'There are children without a father, parents without a son'
ANGLO Coal failed Ian Downes when he was killed working on part of the Grasstree mine that had not been inspected for a year, a court has ruled.
Anglo Coal was fined $284,000 in Brisbane Magistrates Court on Friday after the company pleaded guilty to failing to provide a safe workplace leading to Mr Downes's death.
At about 11.30pm on December 11, 2014, Mr Downes and a colleague were working on an underground wall when part of it came away, striking and killing Mr Downes.
The area had been opened for work despite not having been properly inspected. That part of the mine had been closed and not used for about a year.

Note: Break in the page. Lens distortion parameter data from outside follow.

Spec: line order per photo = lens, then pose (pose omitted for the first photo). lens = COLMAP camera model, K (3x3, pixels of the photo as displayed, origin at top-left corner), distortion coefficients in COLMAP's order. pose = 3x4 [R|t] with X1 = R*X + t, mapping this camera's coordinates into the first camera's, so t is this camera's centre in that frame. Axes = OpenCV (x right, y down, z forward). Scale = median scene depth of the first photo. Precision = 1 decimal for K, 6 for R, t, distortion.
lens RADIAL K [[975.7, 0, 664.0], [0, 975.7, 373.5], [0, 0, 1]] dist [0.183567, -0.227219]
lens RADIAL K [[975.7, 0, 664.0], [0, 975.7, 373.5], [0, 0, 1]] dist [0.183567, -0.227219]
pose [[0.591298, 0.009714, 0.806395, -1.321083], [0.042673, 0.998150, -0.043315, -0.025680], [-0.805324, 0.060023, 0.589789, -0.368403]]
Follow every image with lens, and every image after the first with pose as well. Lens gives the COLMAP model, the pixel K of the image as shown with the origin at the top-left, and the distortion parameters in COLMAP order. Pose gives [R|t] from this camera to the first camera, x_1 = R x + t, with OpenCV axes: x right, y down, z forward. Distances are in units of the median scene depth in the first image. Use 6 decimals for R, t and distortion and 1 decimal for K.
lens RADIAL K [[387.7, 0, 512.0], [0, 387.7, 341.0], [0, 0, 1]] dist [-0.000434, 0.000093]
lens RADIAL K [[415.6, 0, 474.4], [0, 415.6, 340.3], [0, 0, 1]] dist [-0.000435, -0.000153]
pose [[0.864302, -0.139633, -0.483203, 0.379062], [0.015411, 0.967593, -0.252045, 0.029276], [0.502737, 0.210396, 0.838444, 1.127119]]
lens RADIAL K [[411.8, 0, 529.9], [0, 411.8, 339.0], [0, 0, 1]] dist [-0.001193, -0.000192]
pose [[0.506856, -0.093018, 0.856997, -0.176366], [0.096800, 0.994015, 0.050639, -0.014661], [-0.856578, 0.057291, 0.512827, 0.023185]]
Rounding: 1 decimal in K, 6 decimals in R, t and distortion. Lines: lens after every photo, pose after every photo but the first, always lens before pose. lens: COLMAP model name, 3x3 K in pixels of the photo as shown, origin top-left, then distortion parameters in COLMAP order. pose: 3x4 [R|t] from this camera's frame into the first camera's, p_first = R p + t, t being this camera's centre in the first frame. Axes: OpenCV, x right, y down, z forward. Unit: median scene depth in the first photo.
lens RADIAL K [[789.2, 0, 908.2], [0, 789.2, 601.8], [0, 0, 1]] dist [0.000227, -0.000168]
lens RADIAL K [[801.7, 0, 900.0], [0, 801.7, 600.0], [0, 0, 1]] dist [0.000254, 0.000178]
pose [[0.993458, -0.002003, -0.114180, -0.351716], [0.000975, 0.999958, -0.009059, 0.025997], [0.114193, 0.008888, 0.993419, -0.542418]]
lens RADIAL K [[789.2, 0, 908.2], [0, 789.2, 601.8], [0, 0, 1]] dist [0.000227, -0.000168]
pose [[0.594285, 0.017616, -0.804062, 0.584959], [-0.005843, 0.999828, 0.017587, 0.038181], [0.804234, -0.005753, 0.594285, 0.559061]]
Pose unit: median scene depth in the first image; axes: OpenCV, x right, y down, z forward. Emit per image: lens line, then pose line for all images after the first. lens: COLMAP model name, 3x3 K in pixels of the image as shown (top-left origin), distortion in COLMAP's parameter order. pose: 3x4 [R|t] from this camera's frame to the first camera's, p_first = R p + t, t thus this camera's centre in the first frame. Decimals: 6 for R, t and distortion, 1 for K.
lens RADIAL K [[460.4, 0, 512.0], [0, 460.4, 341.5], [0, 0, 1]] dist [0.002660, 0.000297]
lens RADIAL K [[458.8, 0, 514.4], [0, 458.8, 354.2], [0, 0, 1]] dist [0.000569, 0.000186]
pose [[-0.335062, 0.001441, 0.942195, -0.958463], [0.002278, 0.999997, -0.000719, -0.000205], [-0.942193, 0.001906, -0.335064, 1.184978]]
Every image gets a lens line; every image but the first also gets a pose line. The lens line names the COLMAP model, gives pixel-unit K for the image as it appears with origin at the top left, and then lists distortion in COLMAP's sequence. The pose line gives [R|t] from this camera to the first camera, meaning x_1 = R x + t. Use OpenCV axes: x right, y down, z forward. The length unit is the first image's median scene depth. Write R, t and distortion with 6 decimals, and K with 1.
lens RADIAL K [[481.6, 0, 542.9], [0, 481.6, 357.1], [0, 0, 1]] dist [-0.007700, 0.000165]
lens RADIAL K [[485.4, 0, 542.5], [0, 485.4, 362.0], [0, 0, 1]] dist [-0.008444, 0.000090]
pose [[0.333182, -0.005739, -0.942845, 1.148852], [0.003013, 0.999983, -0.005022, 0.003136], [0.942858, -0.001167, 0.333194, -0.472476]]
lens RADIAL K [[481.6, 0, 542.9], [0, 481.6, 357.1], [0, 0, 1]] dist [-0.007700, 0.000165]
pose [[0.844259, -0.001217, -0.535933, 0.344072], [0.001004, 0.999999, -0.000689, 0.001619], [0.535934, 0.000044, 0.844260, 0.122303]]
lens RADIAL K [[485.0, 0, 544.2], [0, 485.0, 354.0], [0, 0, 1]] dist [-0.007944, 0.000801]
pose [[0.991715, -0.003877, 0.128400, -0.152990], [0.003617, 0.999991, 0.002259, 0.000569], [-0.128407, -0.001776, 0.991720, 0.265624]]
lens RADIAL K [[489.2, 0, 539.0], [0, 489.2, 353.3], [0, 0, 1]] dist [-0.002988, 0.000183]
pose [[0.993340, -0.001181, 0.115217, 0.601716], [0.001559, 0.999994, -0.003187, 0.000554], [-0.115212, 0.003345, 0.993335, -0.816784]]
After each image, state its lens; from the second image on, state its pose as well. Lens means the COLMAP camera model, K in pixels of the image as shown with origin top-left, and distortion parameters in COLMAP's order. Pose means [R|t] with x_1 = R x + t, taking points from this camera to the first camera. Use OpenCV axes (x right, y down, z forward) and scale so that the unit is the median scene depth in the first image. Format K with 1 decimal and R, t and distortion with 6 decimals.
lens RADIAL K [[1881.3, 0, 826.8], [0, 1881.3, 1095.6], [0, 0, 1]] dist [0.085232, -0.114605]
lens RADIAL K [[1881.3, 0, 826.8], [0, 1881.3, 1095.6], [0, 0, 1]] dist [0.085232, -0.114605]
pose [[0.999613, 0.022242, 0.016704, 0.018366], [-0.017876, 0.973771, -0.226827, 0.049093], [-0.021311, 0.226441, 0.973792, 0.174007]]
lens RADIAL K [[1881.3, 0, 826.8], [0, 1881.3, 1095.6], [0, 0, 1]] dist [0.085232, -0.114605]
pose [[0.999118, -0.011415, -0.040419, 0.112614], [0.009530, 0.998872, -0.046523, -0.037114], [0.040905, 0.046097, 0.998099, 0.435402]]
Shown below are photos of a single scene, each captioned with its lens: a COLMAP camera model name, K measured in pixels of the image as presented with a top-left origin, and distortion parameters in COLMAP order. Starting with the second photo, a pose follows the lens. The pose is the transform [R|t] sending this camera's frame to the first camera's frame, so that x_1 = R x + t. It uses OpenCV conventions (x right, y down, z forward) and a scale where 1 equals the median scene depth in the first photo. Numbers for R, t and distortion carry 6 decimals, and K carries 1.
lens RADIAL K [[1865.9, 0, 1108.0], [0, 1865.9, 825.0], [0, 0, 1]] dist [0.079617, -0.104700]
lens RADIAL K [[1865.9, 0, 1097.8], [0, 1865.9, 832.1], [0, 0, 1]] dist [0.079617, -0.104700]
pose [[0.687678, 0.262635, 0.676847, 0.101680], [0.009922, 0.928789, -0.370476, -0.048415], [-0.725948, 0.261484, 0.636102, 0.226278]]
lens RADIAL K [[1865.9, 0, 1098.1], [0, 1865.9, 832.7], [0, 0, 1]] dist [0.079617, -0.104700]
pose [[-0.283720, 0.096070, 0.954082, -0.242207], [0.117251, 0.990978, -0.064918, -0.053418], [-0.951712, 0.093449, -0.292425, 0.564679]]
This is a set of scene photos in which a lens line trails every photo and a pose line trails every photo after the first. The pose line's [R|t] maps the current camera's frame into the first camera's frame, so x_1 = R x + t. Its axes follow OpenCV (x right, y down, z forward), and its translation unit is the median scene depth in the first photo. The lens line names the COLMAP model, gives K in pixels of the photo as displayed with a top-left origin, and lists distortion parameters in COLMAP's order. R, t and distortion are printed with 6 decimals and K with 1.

The court heard some of the bolts reinforcing the wall were rusted, others were bent and some were missing entirely. Other parts of the wall reinforcement were not properly attached.
Magistrate Nerida Wilson said Anglo had failed Mr Downes.
"It was incumbent on Anglo to make sure the (work area) was not opened until it was inspected and was safe for work," she said.
"He was entitled to believe that he was safe, he was entitled to believe Anglo had carried out its obligations and inspected the area."
Magistrate Wilson accepted Anglo barrister Thomas Bradley's submission that the company should be penalised for the failure to make the area safe - not for Mr Downes's death.
It was the second death in Grasstree mine that year. Anglo was fined $135,000 after pleading guilty to the same offence leading to Paul McGuire's May 2014 death.
Magistrate Wilson said a statement from Mr Downes's wife showed how his death was more than just an industrial event.
"It is safe to say (Mr Downes's wife) is grieving. There are children without a father, parents without a son," she said.
Despite both Mr Bradley and prosecutor Elizabeth Wilson suggesting a $200,000 fine as penalty, the magistrate ruled that amount did not reflect the seriousness of the offence nor that it was Anglo's second conviction for an unsafe workplace causing a death at Grasstree.
But the magistrate accepted the offence would have been more serious if a company intentionally breached the laws or ordered employees to forego safety requirements.
Anglo was fined $284,625 - half the maximum penalty - and a conviction was recorded against the company.
Anglo did not respond to a request for comment, but last week said the company was determined to ensure Mr Downes's death was not repeated.